- Opening Delimiter -

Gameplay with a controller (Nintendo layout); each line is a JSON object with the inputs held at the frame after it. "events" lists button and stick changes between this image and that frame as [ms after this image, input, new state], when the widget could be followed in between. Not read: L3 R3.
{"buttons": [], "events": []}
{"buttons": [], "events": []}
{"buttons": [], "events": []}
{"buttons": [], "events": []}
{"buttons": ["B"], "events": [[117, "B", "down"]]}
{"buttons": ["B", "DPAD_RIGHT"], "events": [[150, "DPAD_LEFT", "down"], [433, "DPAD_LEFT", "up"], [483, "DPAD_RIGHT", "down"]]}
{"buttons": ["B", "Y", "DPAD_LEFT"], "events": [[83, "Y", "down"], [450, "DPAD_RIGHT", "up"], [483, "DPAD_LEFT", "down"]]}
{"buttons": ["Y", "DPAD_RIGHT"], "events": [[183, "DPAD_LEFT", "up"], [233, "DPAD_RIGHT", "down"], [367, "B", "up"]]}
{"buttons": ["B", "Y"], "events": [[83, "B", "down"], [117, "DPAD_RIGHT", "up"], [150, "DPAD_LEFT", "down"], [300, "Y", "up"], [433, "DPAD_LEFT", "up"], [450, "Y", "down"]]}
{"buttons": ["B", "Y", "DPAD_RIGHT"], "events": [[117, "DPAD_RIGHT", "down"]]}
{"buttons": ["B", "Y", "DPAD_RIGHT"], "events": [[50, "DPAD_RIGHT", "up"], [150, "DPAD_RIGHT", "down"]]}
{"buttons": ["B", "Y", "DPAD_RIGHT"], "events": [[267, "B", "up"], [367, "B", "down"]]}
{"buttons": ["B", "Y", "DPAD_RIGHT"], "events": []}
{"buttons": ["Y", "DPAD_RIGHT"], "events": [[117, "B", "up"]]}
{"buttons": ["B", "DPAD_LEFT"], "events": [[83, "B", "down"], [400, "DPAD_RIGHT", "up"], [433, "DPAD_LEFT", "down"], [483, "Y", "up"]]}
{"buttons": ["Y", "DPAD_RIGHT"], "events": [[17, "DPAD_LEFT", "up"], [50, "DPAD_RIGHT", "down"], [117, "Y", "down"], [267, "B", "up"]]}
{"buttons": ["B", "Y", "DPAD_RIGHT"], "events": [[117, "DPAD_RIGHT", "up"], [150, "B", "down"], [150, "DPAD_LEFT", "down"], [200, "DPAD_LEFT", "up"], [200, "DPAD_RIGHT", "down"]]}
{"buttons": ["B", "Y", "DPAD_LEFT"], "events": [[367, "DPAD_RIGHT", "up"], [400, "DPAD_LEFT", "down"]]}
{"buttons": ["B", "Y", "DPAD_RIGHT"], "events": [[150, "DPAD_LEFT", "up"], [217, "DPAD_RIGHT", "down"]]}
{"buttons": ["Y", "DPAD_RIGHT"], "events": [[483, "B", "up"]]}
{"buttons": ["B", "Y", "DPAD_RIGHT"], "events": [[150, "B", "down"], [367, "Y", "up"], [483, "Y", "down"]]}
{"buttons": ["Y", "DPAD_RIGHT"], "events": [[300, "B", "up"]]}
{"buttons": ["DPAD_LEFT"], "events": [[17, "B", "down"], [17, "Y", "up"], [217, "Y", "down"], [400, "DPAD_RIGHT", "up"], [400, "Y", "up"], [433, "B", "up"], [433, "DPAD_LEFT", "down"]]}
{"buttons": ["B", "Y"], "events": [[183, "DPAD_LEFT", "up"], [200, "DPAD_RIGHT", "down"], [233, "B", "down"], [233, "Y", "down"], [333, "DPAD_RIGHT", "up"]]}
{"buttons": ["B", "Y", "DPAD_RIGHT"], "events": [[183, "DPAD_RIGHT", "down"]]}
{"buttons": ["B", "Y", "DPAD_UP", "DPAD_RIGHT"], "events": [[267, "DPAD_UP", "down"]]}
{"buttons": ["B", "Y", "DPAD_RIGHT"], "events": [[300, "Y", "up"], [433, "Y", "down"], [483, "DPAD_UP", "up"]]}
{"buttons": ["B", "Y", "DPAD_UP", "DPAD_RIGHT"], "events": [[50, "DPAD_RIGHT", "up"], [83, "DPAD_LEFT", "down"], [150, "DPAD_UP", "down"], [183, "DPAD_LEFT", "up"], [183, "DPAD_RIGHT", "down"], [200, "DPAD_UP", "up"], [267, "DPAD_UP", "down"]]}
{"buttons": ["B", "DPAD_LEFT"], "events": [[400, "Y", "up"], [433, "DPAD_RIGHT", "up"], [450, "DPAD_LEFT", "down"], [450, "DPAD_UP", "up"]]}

- Closing Delimiter -

- What the task asks
Write out the full listing without altering anything.

- Solution to this problem
Gameplay with a controller (Nintendo layout); each line is a JSON object with the inputs held at the frame after it. "events" lists button and stick changes between this image and that frame as [ms after this image, input, new state], when the widget could be followed in between. Not read: L3 R3.
{"buttons": [], "events": []}
{"buttons": [], "events": []}
{"buttons": [], "events": []}
{"buttons": [], "events": []}
{"buttons": ["B"], "events": [[117, "B", "down"]]}
{"buttons": ["B", "DPAD_RIGHT"], "events": [[150, "DPAD_LEFT", "down"], [433, "DPAD_LEFT", "up"], [483, "DPAD_RIGHT", "down"]]}
{"buttons": ["B", "Y", "DPAD_LEFT"], "events": [[83, "Y", "down"], [450, "DPAD_RIGHT", "up"], [483, "DPAD_LEFT", "down"]]}
{"buttons": ["Y", "DPAD_RIGHT"], "events": [[183, "DPAD_LEFT", "up"], [233, "DPAD_RIGHT", "down"], [367, "B", "up"]]}
{"buttons": ["B", "Y"], "events": [[83, "B", "down"], [117, "DPAD_RIGHT", "up"], [150, "DPAD_LEFT", "down"], [300, "Y", "up"], [433, "DPAD_LEFT", "up"], [450, "Y", "down"]]}
{"buttons": ["B", "Y", "DPAD_RIGHT"], "events": [[117, "DPAD_RIGHT", "down"]]}
{"buttons": ["B", "Y", "DPAD_RIGHT"], "events": [[50, "DPAD_RIGHT", "up"], [150, "DPAD_RIGHT", "down"]]}
{"buttons": ["B", "Y", "DPAD_RIGHT"], "events": [[267, "B", "up"], [367, "B", "down"]]}
{"buttons": ["B", "Y", "DPAD_RIGHT"], "events": []}
{"buttons": ["Y", "DPAD_RIGHT"], "events": [[117, "B", "up"]]}
{"buttons": ["B", "DPAD_LEFT"], "events": [[83, "B", "down"], [400, "DPAD_RIGHT", "up"], [433, "DPAD_LEFT", "down"], [483, "Y", "up"]]}
{"buttons": ["Y", "DPAD_RIGHT"], "events": [[17, "DPAD_LEFT", "up"], [50, "DPAD_RIGHT", "down"], [117, "Y", "down"], [267, "B", "up"]]}
{"buttons": ["B", "Y", "DPAD_RIGHT"], "events": [[117, "DPAD_RIGHT", "up"], [150, "B", "down"], [150, "DPAD_LEFT", "down"], [200, "DPAD_LEFT", "up"], [200, "DPAD_RIGHT", "down"]]}
{"buttons": ["B", "Y", "DPAD_LEFT"], "events": [[367, "DPAD_RIGHT", "up"], [400, "DPAD_LEFT", "down"]]}
{"buttons": ["B", "Y", "DPAD_RIGHT"], "events": [[150, "DPAD_LEFT", "up"], [217, "DPAD_RIGHT", "down"]]}
{"buttons": ["Y", "DPAD_RIGHT"], "events": [[483, "B", "up"]]}
{"buttons": ["B", "Y", "DPAD_RIGHT"], "events": [[150, "B", "down"], [367, "Y", "up"], [483, "Y", "down"]]}
{"buttons": ["Y", "DPAD_RIGHT"], "events": [[300, "B", "up"]]}
{"buttons": ["DPAD_LEFT"], "events": [[17, "B", "down"], [17, "Y", "up"], [217, "Y", "down"], [400, "DPAD_RIGHT", "up"], [400, "Y", "up"], [433, "B", "up"], [433, "DPAD_LEFT", "down"]]}
{"buttons": ["B", "Y"], "events": [[183, "DPAD_LEFT", "up"], [200, "DPAD_RIGHT", "down"], [233, "B", "down"], [233, "Y", "down"], [333, "DPAD_RIGHT", "up"]]}
{"buttons": ["B", "Y", "DPAD_RIGHT"], "events": [[183, "DPAD_RIGHT", "down"]]}
{"buttons": ["B", "Y", "DPAD_UP", "DPAD_RIGHT"], "events": [[267, "DPAD_UP", "down"]]}
{"buttons": ["B", "Y", "DPAD_RIGHT"], "events": [[300, "Y", "up"], [433, "Y", "down"], [483, "DPAD_UP", "up"]]}
{"buttons": ["B", "Y", "DPAD_UP", "DPAD_RIGHT"], "events": [[50, "DPAD_RIGHT", "up"], [83, "DPAD_LEFT", "down"], [150, "DPAD_UP", "down"], [183, "DPAD_LEFT", "up"], [183, "DPAD_RIGHT", "down"], [200, "DPAD_UP", "up"], [267, "DPAD_UP", "down"]]}
{"buttons": ["B", "DPAD_LEFT"], "events": [[400, "Y", "up"], [433, "DPAD_RIGHT", "up"], [450, "DPAD_LEFT", "down"], [450, "DPAD_UP", "up"]]}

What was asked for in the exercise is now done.